:: Lesetext

Kinesiotapes gibt es mittlerweile sogar in manchen Drogeriemärkten. Fündig werden Sie zudem in Apotheken, Sportartikelfachgeschäften oder im Internet. Gebräuchlich sind Tape- Rollen in fünf Zentimeter Breite und fünf Meter Länge. Die Preise variieren zwischen zwei und zwölf Euro pro Rolle. Wer zu Pflasterallergien neigt, sollte hypoallergene Tapes verwenden.
Was ist hinsichtlich der Qualität zu beachten?
Die Preisunterschiede lassen Qualitätsunterschiede vermuten. „Welches Tape man kauft, ist aber vor allem eine Frage des Geschmacks und der Verträglichkeit“, sagt Physiotherapeut Manuel Klose. „Auch günstige können gut sein.“ Manche Tapes röchen allerdings „extrem chemisch“, wenn man die Packung öffne, so Klose. „Sie kleben oft besonders gut. Aber ob man sie lange auf seiner Haut lassen will, sollte man sich im Zweifel noch einmal überlegen.“
Wie bereite ich die Haut vor?
„Die Haut sollte fettfrei sein, weil das Tape sonst schlechter klebt und nicht so lange hält“, rät Manuel Klose. Verzichten Sie also vor dem Tapen auf Bodylotion oder Sonnencreme und kleben Sie das Tape nicht auf verschwitzte Haut. „Am besten ist, das Areal zuvor mit Alkohol oder Waschbenzin zu reinigen“, sagt der Physiotherapeut. Auf stark behaarter Haut haftet Tape nicht ganz so gut. Hier lohnt sich gegebenenfalls vorab eine Rasur – auch im Hinblick auf das spätere Abreißen.
Wie bereite ich das Tape vor?
Trennen Sie Tape-Streifen in passender Länge und gewünschter Anzahl mit einer scharfen Schere von der Rolle. „Dann schneiden Sie alle vier Ecken jedes Streifens rund, damit das Tape später besser hält“, rät Physiotherapeut Klose. Tipp: Reißen Sie die Schutzfolie etwa fünf Zentimeter vor einem Ende des Tapes durch und ziehen Sie sie zunächst nur dort ab – dann müssen Sie die klebende Seite nicht berühren, und das Tape bleibt beim Anbringen nirgendwo hängen.
Muss ich das Tape in die Länge ziehen?
„Laien bringen oft zu viel Zug aufs Tape“, sagt Manuel Klose. „Das ist aber gar nicht nötig und kann bei extremer Dehnung Spannungsblasen auf der Haut verursachen.“ Um bis zu 40 Prozent extra darf man das Tape in die Länge ziehen.
Was ist nach dem Aufkleben zu tun?
„Wärmen Sie das Tape nach dem Anlegen kurz an, dann hält der Kleber besser“, rät Physiotherapeut Klose. „Entweder mit den Händen unter leichtem Druck vorsichtig reiben oder kurz mit einem Föhn wärmen.“ Eine halbe Stunde später ist das Tape fest und hält dann tagelang.
Wann darf ich mit einem Kinesiotape Sport machen?

::::
:: Erfasste Angaben

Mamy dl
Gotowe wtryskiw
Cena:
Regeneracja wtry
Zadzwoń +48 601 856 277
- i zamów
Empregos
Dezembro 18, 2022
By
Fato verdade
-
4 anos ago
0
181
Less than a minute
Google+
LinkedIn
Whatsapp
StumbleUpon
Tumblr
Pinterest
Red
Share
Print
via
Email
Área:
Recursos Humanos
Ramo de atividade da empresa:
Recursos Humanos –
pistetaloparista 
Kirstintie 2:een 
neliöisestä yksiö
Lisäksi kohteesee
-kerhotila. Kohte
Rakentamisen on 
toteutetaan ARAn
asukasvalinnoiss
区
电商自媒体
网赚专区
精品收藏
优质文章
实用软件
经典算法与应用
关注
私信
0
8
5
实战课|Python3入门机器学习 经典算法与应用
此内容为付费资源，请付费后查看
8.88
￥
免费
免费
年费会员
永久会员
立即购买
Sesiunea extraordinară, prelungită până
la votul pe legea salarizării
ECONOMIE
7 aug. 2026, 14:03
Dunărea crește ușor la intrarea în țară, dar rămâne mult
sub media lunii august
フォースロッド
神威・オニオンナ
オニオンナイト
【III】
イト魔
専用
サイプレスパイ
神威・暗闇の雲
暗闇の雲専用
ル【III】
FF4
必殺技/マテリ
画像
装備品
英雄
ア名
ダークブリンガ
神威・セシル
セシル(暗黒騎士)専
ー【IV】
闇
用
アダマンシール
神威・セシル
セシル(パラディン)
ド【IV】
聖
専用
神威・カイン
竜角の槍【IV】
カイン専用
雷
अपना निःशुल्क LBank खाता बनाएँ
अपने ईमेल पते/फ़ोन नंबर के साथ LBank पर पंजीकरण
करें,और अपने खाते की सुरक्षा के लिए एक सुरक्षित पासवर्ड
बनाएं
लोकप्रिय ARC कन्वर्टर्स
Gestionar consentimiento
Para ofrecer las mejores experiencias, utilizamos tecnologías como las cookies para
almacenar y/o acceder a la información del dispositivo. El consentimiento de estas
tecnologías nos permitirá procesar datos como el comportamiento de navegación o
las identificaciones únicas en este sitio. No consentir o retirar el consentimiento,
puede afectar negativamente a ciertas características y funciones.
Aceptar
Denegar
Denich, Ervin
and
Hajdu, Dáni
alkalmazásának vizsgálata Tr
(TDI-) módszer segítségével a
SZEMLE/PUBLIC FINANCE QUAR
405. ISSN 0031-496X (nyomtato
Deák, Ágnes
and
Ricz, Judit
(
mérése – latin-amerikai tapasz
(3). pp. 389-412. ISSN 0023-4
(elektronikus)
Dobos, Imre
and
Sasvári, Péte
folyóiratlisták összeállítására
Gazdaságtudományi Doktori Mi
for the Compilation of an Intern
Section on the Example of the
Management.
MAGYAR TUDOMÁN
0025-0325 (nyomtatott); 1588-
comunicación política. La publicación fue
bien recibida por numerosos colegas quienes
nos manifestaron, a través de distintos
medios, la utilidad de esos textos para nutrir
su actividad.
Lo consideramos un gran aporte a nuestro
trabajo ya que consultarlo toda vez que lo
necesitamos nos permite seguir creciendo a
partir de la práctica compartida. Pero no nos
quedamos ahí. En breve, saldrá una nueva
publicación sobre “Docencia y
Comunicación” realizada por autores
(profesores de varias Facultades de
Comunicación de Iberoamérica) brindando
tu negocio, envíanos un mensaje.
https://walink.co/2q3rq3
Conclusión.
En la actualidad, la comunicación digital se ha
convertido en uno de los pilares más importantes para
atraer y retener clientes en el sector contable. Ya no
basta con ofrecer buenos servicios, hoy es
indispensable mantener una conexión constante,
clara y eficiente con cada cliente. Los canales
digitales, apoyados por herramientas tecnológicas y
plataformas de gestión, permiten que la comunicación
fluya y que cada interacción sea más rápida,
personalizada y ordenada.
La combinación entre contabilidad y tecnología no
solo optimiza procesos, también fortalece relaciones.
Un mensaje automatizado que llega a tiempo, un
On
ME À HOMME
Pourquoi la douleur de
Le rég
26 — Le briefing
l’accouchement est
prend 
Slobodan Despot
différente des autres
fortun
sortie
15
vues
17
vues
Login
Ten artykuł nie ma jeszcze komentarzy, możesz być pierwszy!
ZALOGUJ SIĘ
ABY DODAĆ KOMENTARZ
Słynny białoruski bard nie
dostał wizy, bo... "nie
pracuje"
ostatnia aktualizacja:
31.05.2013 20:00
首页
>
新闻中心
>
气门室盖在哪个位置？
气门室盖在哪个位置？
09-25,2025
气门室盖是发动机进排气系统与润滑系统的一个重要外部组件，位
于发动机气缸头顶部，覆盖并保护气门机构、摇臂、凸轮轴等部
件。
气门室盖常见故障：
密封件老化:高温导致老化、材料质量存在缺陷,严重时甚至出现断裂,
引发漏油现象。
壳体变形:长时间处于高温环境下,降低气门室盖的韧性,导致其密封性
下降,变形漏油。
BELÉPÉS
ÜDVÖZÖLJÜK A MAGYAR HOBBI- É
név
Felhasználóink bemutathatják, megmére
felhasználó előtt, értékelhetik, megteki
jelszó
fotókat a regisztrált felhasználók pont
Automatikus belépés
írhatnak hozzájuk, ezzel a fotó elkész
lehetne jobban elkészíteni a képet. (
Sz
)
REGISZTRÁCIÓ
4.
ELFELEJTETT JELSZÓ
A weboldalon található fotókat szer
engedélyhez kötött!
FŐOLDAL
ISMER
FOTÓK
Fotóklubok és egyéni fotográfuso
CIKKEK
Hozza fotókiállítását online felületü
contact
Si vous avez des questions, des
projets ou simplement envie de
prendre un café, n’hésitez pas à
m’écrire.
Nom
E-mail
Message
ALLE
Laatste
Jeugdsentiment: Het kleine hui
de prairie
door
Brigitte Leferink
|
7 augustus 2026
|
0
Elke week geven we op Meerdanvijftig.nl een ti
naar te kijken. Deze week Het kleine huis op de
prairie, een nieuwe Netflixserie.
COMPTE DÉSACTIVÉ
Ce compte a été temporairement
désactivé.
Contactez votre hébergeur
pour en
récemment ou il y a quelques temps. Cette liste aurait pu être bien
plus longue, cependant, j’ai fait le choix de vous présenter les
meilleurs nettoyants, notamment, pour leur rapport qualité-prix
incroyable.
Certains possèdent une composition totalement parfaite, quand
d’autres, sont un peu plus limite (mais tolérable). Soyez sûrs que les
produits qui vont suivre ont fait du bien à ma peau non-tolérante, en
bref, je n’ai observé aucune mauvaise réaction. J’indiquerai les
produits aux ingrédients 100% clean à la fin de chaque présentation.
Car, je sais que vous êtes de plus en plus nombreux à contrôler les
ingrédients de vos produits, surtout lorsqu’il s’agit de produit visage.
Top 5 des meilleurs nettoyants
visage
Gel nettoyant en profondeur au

::::

### Aufgabenstellung
Um wie viel Prozent darf man das Tape laut dem Text über Kinesiotapes höchstens in die Länge ziehen?

### Antwortbereich
Um bis zu 40 Prozent.